## Problem statement
The word "anno" turns up on some lines of this data; say how many, and give no other text.

[Records from a data collection]
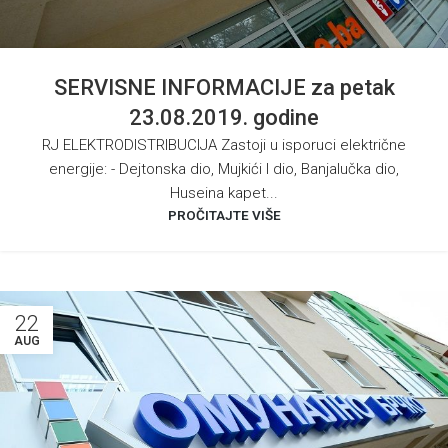
SERVISNE INFORMACIJE za petak
23.08.2019. godine
RJ ELEKTRODISTRIBUCIJA Zastoji u isporuci električne
energije: - Dejtonska dio, Mujkići I dio, Banjalučka dio,
Huseina kapet...
PROČITAJTE VIŠE
22
AUG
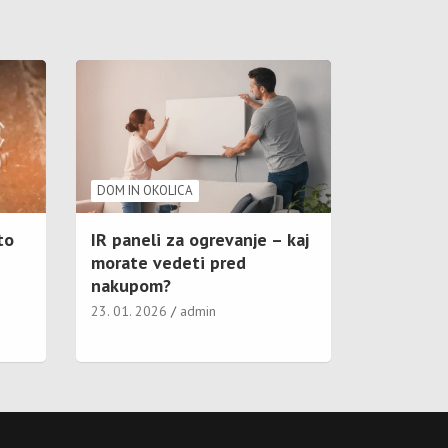
DOM IN OKOLICA
to
IR paneli za ogrevanje – kaj
morate vedeti pred
nakupom?
23. 01. 2026
admin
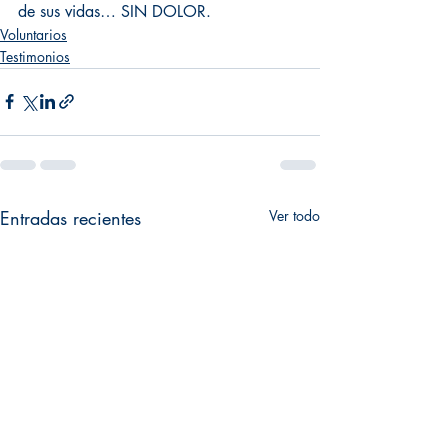
de sus vidas… SIN DOLOR.
Voluntarios
Testimonios
Entradas recientes
Ver todo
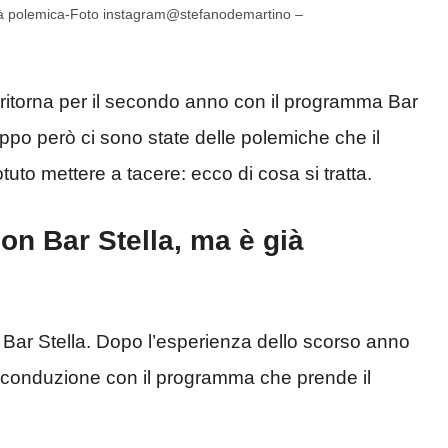
 già polemica-Foto instagram@stefanodemartino –
ritorna per il secondo anno con il programma Bar
ppo però ci sono state delle polemiche che il
uto mettere a tacere: ecco di cosa si tratta.
on Bar Stella, ma è già
Bar Stella. Dopo l’esperienza dello scorso anno
lla conduzione con il programma che prende il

## Task answer
2